What the exercise asks — Rewrite the rows below from the start through the line containing "നാല്പത്തിയെട്ടു", inclusive, substituting "Write out" for every "Transcribe" and leaving all else unchanged.

Task input —
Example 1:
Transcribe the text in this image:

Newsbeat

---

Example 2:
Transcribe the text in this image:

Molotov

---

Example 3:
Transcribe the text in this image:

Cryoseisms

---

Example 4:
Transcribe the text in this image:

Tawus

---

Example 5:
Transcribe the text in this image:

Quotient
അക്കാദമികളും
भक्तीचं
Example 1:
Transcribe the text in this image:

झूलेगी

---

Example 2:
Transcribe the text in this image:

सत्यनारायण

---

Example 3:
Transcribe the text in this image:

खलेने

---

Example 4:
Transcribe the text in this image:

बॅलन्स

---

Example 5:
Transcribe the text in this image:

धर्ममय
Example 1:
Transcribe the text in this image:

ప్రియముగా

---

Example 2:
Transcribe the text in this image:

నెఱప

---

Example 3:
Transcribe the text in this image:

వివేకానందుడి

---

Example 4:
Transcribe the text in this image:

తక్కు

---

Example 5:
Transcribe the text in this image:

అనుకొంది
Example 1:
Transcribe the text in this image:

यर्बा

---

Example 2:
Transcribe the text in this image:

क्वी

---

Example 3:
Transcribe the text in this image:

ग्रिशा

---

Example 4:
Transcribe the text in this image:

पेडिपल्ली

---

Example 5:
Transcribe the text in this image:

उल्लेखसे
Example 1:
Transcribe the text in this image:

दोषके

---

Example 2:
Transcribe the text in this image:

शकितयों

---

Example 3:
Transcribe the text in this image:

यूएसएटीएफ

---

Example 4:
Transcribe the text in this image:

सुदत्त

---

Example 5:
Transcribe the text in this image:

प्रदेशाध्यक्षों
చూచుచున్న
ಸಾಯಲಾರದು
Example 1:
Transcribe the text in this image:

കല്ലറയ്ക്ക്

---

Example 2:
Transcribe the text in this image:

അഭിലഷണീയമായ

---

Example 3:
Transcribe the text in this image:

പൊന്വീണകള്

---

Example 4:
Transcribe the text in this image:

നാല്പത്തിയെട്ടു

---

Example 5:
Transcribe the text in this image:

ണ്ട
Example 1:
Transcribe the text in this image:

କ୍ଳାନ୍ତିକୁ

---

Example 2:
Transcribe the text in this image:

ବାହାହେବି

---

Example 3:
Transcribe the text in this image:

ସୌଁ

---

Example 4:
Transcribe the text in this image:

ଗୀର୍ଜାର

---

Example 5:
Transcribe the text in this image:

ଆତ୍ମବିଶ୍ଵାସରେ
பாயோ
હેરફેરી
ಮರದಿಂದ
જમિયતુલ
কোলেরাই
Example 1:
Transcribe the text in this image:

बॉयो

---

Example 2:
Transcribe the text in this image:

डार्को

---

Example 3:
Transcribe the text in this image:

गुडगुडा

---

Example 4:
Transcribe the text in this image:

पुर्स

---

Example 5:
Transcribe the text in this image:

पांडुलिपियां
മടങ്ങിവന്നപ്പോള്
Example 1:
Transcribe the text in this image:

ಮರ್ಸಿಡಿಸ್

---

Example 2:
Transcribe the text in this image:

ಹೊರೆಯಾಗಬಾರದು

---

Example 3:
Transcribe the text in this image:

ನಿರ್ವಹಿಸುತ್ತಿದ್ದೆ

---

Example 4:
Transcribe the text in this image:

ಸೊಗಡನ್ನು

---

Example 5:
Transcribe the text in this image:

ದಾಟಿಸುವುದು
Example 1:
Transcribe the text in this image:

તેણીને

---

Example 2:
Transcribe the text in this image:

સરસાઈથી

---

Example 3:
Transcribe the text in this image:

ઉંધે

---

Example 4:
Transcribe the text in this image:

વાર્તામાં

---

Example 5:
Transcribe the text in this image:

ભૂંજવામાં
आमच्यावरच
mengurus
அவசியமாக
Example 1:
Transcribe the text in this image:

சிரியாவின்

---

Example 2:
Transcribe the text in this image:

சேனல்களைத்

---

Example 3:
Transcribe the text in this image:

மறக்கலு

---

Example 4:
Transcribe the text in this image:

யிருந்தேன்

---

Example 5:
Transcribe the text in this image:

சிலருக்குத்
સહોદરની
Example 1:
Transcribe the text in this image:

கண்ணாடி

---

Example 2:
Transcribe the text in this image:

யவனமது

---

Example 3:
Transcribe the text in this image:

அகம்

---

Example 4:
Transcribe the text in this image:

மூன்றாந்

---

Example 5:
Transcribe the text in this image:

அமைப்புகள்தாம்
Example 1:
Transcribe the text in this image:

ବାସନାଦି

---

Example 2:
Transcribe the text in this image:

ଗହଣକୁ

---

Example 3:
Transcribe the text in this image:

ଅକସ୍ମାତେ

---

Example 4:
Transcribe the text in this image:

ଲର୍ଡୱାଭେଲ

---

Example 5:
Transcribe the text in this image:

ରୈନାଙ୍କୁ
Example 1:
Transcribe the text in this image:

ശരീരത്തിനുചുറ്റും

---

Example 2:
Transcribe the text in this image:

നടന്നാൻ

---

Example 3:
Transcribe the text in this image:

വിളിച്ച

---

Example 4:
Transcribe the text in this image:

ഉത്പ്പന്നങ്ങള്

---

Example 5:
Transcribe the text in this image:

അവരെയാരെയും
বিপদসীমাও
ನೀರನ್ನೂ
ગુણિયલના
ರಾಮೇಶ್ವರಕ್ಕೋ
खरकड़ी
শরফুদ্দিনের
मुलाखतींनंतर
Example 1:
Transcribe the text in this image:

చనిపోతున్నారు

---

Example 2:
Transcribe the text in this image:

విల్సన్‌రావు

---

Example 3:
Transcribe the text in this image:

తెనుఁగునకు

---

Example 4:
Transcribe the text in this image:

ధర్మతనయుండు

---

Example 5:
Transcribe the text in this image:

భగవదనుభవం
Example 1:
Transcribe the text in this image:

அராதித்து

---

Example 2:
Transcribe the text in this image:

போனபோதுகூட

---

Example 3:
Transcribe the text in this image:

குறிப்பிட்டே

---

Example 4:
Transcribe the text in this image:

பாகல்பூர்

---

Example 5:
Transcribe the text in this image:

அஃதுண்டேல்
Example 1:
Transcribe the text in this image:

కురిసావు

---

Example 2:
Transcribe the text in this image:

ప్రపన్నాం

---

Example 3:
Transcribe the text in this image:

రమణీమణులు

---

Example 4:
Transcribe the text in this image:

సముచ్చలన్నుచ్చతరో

Solution —
Example 1:
Write out the text in this image:

Newsbeat

---

Example 2:
Write out the text in this image:

Molotov

---

Example 3:
Write out the text in this image:

Cryoseisms

---

Example 4:
Write out the text in this image:

Tawus

---

Example 5:
Write out the text in this image:

Quotient
അക്കാദമികളും
भक्तीचं
Example 1:
Write out the text in this image:

झूलेगी

---

Example 2:
Write out the text in this image:

सत्यनारायण

---

Example 3:
Write out the text in this image:

खलेने

---

Example 4:
Write out the text in this image:

बॅलन्स

---

Example 5:
Write out the text in this image:

धर्ममय
Example 1:
Write out the text in this image:

ప్రియముగా

---

Example 2:
Write out the text in this image:

నెఱప

---

Example 3:
Write out the text in this image:

వివేకానందుడి

---

Example 4:
Write out the text in this image:

తక్కు

---

Example 5:
Write out the text in this image:

అనుకొంది
Example 1:
Write out the text in this image:

यर्बा

---

Example 2:
Write out the text in this image:

क्वी

---

Example 3:
Write out the text in this image:

ग्रिशा

---

Example 4:
Write out the text in this image:

पेडिपल्ली

---

Example 5:
Write out the text in this image:

उल्लेखसे
Example 1:
Write out the text in this image:

दोषके

---

Example 2:
Write out the text in this image:

शकितयों

---

Example 3:
Write out the text in this image:

यूएसएटीएफ

---

Example 4:
Write out the text in this image:

सुदत्त

---

Example 5:
Write out the text in this image:

प्रदेशाध्यक्षों
చూచుచున్న
ಸಾಯಲಾರದು
Example 1:
Write out the text in this image:

കല്ലറയ്ക്ക്

---

Example 2:
Write out the text in this image:

അഭിലഷണീയമായ

---

Example 3:
Write out the text in this image:

പൊന്വീണകള്

---

Example 4:
Write out the text in this image:

നാല്പത്തിയെട്ടു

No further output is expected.